Figure 5. Mutation load and tumor recognition are not affected by exposure to anti-CTLA4

(A–B) Non-synonymous mutation load obtained from whole genome sequencing (WES) from tumor utilized for TIL propagation of treated patient. The graphs compare the mutation load from responders and non-responders (A) and from stratifying these 2 categories: CR and PR for responders and SD and PD for non-responders (B). (C) Pre-REP TIL from treated patients were co-cultured with autologous tumor targets and assessed for IFNg production by ELISA. The percentage of patients displaying tumor recognition (>200 pg/mL) is shown in black. (D) The average of IFNg secreted by the TIL lines in both group of patients capable of autologous tumor recognition shown in (C). (E) Non-synonymous mutation load comparing checkpoint naive tumors vs anti-CTLA4 exposed tumors. (F) Pre-REP TIL (regardless of patient receiving TIL therapy) were co-cultured and assessed for IFNg production as mentioned in (C). (G) The average of IFNg secreted by the TIL lines in both group of patients capable of autologous tumor shown in (F).

Figure 6. Correlation of serum biomarkers with response to TIL ACT and anti-CTLA4 exposure

(A–D) Grouped dot plot (left graph) and ROC curve (right graph) of the different time points in the serum of TIL treated patients. (A) Baseline serum level of circulating IL-9 comparing responders (R) from non-responders (NR) (n=50).

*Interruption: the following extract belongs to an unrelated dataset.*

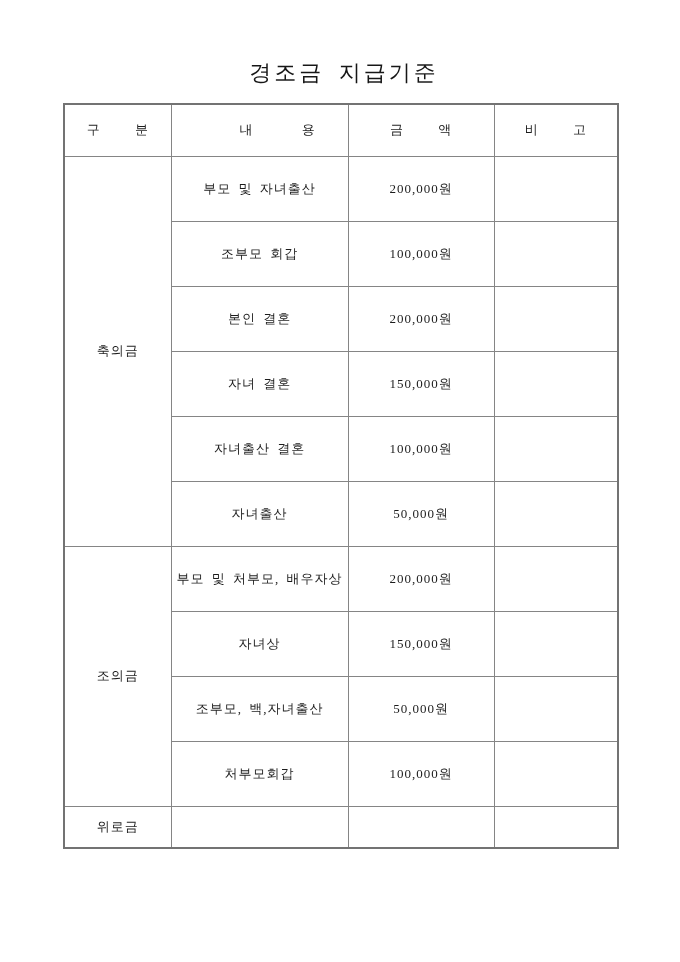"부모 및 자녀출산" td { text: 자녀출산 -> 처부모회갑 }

Using recursive partitioning analysis, baseline IL-9 levels are predictive of response to TIL ACT. (B) Pre-IL-2 serum level of sTNF-R1 comparing responders (R) from non-responders (NR) (second round of IL-2, ~ 3 weeks post-TIL infusion) (n=48). (C) 3 month post-infusion level of sULBP-1 comparing responders (R) from non-responders (NR) (second round of IL-2, ~3 weeks post-TIL infusion) (n=39). (D) Baseline serum level of sMICB (n=41) and sCD25 (n=51) of patients exposed to anti-CTLA4 (YES) or not (NO) prior to TIL ACT. Number of patient in each groups varies depending on availably for either time point or marker panel.